#### Work required:
Print, from the listing below, the lines starting at the line containing "Within your User" and ending at the line containing "Oppo Reno 14 Series Launch", exactly as they stand, and print nothing else.

#### Records for processing:
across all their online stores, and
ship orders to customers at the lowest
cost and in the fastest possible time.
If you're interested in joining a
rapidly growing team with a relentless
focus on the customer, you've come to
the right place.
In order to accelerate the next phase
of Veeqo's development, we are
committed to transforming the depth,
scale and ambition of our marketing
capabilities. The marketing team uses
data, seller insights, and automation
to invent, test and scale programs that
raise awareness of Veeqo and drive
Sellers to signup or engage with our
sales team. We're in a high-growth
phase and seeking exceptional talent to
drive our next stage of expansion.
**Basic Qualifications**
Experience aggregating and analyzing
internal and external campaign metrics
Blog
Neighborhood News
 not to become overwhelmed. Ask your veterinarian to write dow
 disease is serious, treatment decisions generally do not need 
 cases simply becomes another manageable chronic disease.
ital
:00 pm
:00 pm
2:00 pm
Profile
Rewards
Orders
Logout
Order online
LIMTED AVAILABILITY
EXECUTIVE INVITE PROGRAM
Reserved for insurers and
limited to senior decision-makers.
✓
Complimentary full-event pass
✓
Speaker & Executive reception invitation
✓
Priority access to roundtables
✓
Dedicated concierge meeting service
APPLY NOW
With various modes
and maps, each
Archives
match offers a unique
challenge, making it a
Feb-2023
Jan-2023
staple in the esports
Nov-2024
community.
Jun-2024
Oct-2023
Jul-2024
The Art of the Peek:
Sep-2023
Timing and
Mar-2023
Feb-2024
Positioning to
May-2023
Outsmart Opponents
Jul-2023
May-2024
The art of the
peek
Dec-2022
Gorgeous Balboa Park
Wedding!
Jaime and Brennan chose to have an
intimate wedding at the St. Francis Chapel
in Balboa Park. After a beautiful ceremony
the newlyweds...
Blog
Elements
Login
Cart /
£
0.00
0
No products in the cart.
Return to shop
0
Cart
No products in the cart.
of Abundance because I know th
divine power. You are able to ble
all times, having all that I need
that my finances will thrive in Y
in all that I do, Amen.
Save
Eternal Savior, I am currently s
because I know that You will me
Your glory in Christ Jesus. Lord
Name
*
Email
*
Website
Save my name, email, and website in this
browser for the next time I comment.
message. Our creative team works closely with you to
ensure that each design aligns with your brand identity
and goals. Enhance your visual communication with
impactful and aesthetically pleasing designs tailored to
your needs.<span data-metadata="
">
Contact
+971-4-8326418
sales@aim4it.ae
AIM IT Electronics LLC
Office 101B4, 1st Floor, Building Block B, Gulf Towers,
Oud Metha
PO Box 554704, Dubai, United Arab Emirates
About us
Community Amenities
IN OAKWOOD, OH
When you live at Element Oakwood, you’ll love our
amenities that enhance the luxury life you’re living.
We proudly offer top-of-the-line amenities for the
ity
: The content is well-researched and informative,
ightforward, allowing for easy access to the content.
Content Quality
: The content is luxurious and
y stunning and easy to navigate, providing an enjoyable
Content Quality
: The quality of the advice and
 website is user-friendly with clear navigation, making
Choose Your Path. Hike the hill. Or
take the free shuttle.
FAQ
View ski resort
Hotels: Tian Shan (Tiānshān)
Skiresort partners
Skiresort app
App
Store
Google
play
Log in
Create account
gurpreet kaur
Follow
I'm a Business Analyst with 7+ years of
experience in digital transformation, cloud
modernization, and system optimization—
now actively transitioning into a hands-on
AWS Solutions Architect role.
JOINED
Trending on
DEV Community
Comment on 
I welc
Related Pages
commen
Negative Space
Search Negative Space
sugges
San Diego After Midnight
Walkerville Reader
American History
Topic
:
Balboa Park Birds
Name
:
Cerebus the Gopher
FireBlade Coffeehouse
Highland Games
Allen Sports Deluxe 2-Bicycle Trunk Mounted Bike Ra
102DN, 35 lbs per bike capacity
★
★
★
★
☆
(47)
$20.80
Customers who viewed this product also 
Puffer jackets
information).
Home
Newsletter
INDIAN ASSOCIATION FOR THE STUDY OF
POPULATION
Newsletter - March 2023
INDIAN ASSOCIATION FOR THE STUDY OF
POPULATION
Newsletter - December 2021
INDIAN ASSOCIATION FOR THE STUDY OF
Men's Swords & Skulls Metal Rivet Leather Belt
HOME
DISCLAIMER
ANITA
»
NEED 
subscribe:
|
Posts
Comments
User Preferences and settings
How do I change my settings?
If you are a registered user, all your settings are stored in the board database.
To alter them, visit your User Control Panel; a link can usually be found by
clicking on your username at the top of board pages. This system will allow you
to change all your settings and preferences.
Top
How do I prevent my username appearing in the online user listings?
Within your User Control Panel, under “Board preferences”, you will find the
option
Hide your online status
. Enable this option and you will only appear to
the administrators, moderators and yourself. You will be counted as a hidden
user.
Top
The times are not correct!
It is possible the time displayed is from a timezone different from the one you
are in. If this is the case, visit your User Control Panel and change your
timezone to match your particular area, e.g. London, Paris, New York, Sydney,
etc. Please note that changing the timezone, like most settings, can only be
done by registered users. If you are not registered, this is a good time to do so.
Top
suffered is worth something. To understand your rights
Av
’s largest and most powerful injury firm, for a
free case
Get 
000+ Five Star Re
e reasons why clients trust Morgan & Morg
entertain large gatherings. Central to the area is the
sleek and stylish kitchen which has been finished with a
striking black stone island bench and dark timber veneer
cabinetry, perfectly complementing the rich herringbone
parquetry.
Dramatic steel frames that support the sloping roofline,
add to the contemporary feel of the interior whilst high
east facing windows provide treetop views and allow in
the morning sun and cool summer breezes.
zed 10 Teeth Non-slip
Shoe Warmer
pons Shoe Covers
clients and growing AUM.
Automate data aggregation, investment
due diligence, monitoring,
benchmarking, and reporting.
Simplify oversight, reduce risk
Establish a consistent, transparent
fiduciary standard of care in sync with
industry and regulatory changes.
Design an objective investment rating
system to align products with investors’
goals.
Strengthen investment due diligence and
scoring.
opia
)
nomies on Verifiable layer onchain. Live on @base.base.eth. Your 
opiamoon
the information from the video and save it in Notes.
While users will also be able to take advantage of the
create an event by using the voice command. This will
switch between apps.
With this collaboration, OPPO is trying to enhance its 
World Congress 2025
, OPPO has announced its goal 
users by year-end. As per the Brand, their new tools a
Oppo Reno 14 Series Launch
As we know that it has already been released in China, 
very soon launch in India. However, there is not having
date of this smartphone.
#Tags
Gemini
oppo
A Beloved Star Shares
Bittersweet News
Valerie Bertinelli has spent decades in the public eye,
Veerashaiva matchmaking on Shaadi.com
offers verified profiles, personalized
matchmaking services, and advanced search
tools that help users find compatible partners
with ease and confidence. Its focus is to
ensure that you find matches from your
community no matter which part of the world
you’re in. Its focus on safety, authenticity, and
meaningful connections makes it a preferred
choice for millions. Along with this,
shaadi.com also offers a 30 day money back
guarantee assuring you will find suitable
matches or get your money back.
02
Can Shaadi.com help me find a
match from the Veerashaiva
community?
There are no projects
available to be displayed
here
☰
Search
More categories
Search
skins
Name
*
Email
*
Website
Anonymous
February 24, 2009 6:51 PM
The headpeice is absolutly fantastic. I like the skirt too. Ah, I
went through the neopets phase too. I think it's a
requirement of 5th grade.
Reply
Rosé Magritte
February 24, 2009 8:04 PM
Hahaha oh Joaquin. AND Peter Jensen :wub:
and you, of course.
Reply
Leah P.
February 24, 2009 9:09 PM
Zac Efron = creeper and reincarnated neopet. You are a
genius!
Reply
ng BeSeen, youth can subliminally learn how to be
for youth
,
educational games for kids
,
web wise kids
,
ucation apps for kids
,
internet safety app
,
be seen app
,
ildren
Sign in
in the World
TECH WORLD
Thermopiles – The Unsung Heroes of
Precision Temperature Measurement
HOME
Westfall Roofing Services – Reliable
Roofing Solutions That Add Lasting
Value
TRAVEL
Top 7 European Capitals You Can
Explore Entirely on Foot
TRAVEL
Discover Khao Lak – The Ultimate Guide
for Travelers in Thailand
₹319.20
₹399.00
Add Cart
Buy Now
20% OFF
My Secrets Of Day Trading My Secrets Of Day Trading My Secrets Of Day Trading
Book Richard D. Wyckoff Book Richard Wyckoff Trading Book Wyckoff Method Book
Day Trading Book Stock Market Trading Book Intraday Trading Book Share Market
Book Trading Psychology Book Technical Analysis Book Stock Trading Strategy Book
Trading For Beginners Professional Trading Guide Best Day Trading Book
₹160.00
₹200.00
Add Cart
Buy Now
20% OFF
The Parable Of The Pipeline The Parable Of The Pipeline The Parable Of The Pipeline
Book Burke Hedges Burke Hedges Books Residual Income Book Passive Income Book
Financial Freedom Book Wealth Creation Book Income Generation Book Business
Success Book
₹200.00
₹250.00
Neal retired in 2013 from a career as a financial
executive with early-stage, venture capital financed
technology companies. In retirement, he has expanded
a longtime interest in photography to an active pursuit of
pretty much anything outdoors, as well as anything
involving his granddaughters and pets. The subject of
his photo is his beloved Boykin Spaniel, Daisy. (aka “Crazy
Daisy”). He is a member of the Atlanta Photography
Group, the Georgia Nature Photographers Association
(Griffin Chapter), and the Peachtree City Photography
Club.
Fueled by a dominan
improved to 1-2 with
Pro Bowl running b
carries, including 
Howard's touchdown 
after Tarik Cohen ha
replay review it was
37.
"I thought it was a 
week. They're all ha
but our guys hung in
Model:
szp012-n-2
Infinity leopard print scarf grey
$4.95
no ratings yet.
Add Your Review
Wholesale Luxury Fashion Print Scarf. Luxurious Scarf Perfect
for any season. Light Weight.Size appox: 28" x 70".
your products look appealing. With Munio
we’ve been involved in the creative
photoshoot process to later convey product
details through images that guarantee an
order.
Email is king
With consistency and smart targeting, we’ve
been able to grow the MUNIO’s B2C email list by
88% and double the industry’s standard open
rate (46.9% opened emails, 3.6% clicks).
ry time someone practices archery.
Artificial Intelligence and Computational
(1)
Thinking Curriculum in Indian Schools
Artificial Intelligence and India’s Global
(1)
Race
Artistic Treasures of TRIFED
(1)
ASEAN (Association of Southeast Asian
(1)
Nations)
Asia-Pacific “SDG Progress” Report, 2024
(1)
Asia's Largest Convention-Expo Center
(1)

#### Solution:
Within your User Control Panel, under “Board preferences”, you will find the
option
Hide your online status
. Enable this option and you will only appear to
the administrators, moderators and yourself. You will be counted as a hidden
user.
Top
The times are not correct!
It is possible the time displayed is from a timezone different from the one you
are in. If this is the case, visit your User Control Panel and change your
timezone to match your particular area, e.g. London, Paris, New York, Sydney,
etc. Please note that changing the timezone, like most settings, can only be
done by registered users. If you are not registered, this is a good time to do so.
Top
suffered is worth something. To understand your rights
Av
’s largest and most powerful injury firm, for a
free case
Get 
000+ Five Star Re
e reasons why clients trust Morgan & Morg
entertain large gatherings. Central to the area is the
sleek and stylish kitchen which has been finished with a
striking black stone island bench and dark timber veneer
cabinetry, perfectly complementing the rich herringbone
parquetry.
Dramatic steel frames that support the sloping roofline,
add to the contemporary feel of the interior whilst high
east facing windows provide treetop views and allow in
the morning sun and cool summer breezes.
zed 10 Teeth Non-slip
Shoe Warmer
pons Shoe Covers
clients and growing AUM.
Automate data aggregation, investment
due diligence, monitoring,
benchmarking, and reporting.
Simplify oversight, reduce risk
Establish a consistent, transparent
fiduciary standard of care in sync with
industry and regulatory changes.
Design an objective investment rating
system to align products with investors’
goals.
Strengthen investment due diligence and
scoring.
opia
)
nomies on Verifiable layer onchain. Live on @base.base.eth. Your 
opiamoon
the information from the video and save it in Notes.
While users will also be able to take advantage of the
create an event by using the voice command. This will
switch between apps.
With this collaboration, OPPO is trying to enhance its 
World Congress 2025
, OPPO has announced its goal 
users by year-end. As per the Brand, their new tools a
Oppo Reno 14 Series Launch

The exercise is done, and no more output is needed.